Виктор Сухоруков: Да, Алексей Балабанов, с тем удивлением: а почему мы разошлись? У нас не было повода. Я не обнаружил причины для этого, но ведь расставание случилось. Может быть, он ушел от меня вместе с девяностыми? Я не знаю. Он же сказал такую фразу: «Но ты же стал такой крутой», – а я и не заметил, что я, может быть, стал таким крутым. Тут еду, меня везут с вокзала домой на машине, везет меня таксист и вдруг говорит: «Ах, это вы! Вы живете там, на Проспекте мира?» Я говорю: «А почему вы удивляетесь?» – «Ну я думал, вы где-то там, где-то там!» Я говорю: «А где там?» – «Ну вот там!», – он мне говорит. Значит, у людей такая иллюзия, что мы крутые, а на самом деле… Нет-нет, я…

Сергей Николаевич: А вообще, Витя, скажите, вы обидчивый человек?

Виктор Сухоруков: Обидчивый.

Сергей Николаевич: Потому что я вспомнил наше давнее интервью про Петра Наумовича Фоменко, там тоже эта нота проскользнула. Вы очень хорошо о нем говорили и вспоминали, но уже когда Фоменко перебрался в Москву, логично было вам воссоединиться, поскольку вы в Москве были, предложения не было, и вы это помнили, это как-то внутри вас жило. А сейчас, вспоминая Балабанова, вы тоже… Вот обида этого расставания, ничем, в общем, не мотивированного, в вас по-прежнему живет?

Виктор Сухоруков: Нет, если говорить об обиде, я обидчивый сию минуту. То, что я вам сейчас рассказываю, – это уже мои любимые, дорогие, сокровенные воспоминания.

И если вы затронули Фоменко, вы очень хорошо сейчас перекинули тему на него. Почему? Потому что есть мама, есть папа. От кинематографа есть Балабанов, от театра есть Петр Фоменко. Вот они… Хотели они этого, не хотели, знают они о этом, не знают, они в ряду, они там, в моем альбомчике, и я с ними так и буду жить. И что бы я ни вспоминал, о чем бы я ни рассказывал, что бы ни привирал и не фантазировал, они мои, никто их уже у меня не отнимет. И то, что он меня не позвал, ну я же понимаю, я даже не обижался, что он не звал, я ждал. Мне некогда было обижаться, я ждал. Но последний-то телефонный разговор, удивитесь, опять первый раз вам рассказываю, и Леша позвонил за месяц до смерти, прямо за месяц, по телефону. Я даже не понял, зачем он позвонил, но только последняя его фраза: «Витенька, не смотри ни на что, все равно мы родные люди, ведь правда?» Я говорю: «Правда, Леша».

###

* ЗАДАНИЯ *
**A.** Согласно отрывку интервью, за сколько времени до смерти Балабанов позвонил Сухорукову?
**B.** Перепишите из отрывка интервью фрагмент от слов «Виктор Сухоруков: Нет, если» до слов «дорогие, сокровенные воспоминания.».

* ИСХОДНЫЕ ДАННЫЕ *
###

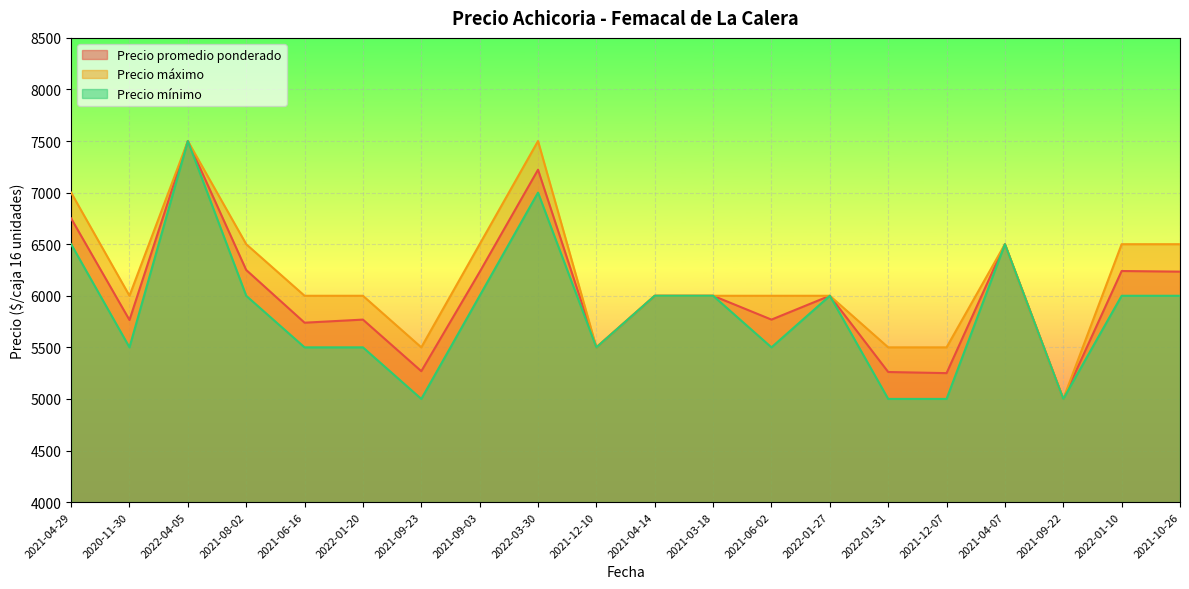

At which category does the chart reach its peak across all series?

2022-04-05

###

* ОТВЕТЫ К ЗАДАНИЯМ *
**A.** За месяц до смерти.

**B.**
Виктор Сухоруков: Нет, если говорить об обиде, я обидчивый сию минуту. То, что я вам сейчас рассказываю, – это уже мои любимые, дорогие, сокровенные воспоминания.